### Texte

La simulation s'est progressivement imposée comme un média sérieux pour former et entraîner les pilotes de combat. Toutefois, le vol réel doit rester la pierre angulaire d'une formation d'experts du milieu aéronautique militaire. Le meilleur équilibre entre ces deux modalités de formation pourrait-il être trouvé dans la simulation embarquée en vol réel ?
Regard sur la formation du futur pilote de combat : sur terre ou en l'air, simulez !
Afin d’exploiter pleinement les aéronefs de combat de dernière génération (e.g., Rafale, A400M, MRTT, NH90) et d’être aptes à répondre au contrat opérationnel, les pilotes de combat doivent, aujourd’hui plus que jamais, s’appuyer sur des outils de formation adaptés, leur permettant d’acquérir les compétences nécessaires en un minimum de temps. Dans ce cadre, les moyens de simulation (au sol, en vol réel – « simulation embarquée ») sont présentés comme LA réponse à tous ces défis. Qu’en est-il réellement ? Cet article amènera un éclairage sur la plus-value et le périmètre d’utilisation de ces moyens de formation.
Préambule
Les contraintes budgétaires, les restructurations des bases aériennes et des escadrons, la restriction des espaces aériens dédiés à l’entraînement et le niveau d’engagement des Forces à travers le monde rendent la préparation des pilotes de combats de plus en plus difficile. En effet, cela réduit considérablement le nombre d’heures de vol sur avion de combat. De plus, les avions de combat de dernière génération sont plus complexes à maîtriser car leurs systèmes embarqués sont plus importants et le nombre de missions opérationnelles sont, elles aussi, plus variées. Ainsi, le temps de formation ne cesse de croître. Comment, dans ces conditions, est-il possible de former des pilotes hautement qualifiés, sensibilisés le plus tôt possible aux systèmes ultra-technologiques des avions d’armes de dernière génération, aptes à répondre au contrat opérationnel, en un minimum de temps, tout en maitrisant le coût, et en assurant la sécurité de tous ?

######
### Données fournies

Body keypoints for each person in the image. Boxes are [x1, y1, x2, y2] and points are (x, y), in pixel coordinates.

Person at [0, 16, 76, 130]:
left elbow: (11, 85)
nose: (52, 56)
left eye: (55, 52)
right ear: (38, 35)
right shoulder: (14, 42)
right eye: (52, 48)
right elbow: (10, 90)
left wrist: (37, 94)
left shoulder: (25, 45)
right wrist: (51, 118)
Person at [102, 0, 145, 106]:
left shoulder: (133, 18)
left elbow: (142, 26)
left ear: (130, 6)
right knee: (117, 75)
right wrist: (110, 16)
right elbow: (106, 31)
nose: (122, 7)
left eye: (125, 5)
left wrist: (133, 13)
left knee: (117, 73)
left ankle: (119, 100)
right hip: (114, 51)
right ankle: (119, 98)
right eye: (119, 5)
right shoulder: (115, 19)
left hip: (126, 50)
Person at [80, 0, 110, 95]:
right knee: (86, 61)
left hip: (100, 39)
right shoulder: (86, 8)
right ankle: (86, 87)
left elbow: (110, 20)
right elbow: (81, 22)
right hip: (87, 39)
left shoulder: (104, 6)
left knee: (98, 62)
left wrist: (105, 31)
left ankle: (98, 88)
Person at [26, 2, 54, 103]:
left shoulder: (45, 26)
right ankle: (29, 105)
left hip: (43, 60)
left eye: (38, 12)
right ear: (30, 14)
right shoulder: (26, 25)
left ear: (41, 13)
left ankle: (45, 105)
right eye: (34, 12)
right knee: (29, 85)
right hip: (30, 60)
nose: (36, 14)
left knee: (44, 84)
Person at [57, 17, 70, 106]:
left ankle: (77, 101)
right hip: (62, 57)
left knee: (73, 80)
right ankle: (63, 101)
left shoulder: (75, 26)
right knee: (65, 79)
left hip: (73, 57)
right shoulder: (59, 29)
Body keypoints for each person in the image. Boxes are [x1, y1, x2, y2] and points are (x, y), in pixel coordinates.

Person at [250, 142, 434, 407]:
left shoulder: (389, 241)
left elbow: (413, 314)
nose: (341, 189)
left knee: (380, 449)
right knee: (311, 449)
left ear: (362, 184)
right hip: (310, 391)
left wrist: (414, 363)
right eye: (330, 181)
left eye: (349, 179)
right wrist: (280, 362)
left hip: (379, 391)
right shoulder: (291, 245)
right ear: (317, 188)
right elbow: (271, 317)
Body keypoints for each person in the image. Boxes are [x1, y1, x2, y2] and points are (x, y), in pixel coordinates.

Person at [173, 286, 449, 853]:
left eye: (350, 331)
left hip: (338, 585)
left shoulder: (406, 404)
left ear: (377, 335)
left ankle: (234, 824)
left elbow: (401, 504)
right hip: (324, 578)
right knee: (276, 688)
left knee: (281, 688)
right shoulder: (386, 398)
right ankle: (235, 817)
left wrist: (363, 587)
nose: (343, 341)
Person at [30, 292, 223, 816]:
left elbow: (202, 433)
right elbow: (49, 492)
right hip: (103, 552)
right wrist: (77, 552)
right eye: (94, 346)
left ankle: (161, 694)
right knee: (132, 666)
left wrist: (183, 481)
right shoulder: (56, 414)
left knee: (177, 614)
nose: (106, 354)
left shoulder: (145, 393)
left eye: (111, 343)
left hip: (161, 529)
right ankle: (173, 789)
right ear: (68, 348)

######
### Données fournies

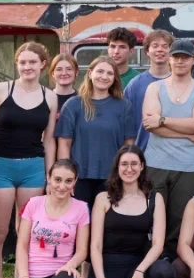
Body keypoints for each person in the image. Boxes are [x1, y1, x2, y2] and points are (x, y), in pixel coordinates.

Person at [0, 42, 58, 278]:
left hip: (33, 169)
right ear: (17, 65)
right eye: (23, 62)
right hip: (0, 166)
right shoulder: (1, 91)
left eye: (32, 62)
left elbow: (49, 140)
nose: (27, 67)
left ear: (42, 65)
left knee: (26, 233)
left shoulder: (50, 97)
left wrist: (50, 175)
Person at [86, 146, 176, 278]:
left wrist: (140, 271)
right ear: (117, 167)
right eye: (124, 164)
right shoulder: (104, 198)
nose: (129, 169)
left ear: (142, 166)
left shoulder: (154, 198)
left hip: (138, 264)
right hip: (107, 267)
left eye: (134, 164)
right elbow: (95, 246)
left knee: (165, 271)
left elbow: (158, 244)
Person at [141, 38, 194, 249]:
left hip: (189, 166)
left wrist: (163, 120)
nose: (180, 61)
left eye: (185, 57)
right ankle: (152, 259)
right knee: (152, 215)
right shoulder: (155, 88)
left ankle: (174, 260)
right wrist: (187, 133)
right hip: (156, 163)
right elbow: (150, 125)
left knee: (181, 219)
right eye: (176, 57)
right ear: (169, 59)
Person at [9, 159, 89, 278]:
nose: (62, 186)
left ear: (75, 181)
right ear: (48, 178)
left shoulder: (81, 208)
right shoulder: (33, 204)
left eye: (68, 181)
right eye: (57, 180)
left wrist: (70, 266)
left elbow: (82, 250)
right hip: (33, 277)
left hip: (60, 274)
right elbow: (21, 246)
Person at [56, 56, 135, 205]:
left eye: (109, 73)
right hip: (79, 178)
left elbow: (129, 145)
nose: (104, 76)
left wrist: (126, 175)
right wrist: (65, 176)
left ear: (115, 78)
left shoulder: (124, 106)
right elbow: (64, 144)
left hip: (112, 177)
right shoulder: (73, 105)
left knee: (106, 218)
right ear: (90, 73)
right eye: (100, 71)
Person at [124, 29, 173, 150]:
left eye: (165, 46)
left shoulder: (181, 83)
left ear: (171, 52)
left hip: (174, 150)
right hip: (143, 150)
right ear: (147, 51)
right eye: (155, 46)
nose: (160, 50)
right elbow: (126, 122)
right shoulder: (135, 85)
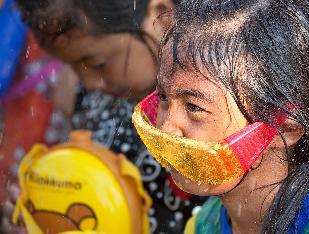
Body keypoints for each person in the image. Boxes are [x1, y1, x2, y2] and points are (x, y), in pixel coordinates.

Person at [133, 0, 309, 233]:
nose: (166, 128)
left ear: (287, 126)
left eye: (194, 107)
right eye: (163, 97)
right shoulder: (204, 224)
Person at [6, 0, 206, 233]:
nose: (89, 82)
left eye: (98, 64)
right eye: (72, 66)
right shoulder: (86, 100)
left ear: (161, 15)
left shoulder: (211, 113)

######
### Données fournies

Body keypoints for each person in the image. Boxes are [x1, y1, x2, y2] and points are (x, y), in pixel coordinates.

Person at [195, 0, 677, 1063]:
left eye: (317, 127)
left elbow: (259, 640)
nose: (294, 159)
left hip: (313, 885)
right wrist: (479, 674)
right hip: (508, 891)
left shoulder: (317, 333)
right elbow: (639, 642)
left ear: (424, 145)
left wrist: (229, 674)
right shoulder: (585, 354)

######

Consigne 1:
Résumez sous forme de liste le paragraphe du texte sur la formation des pilotes qui commence par « Les contraintes budgétaires », en conservant ses faits principaux.
Consigne 2:
Répondez aux questions suivantes à partir du texte sur la formation des pilotes.
(a) Quels aéronefs de dernière génération sont cités en exemple ?
(b) Quelle modalité de formation doit rester la pierre angulaire de la formation des experts de l'aéronautique militaire ?
(c) Quel autre nom est donné à la simulation en vol réel ?
Ces enregistrements sont un matériau indépendant du texte.

Corrigé 1:
- La préparation des pilotes de combat devient de plus en plus difficile en raison des contraintes budgétaires, des restructurations des bases aériennes et des escadrons, de la restriction des espaces aériens d'entraînement et du niveau d'engagement des Forces dans le monde.
- Ces facteurs réduisent considérablement le nombre d'heures de vol sur avion de combat.
- Les avions de combat de dernière génération sont plus complexes à maîtriser, car leurs systèmes embarqués sont plus importants et leurs missions opérationnelles plus variées.
- Le temps de formation ne cesse donc de croître.
- Une question reste posée : comment former en un minimum de temps des pilotes hautement qualifiés, sensibilisés tôt à ces systèmes et aptes au contrat opérationnel, tout en maîtrisant le coût et en assurant la sécurité de tous ?

Corrigé 2:
(a) Le Rafale, l'A400M, le MRTT et le NH90.
(b) Le vol réel.
(c) La « simulation embarquée ».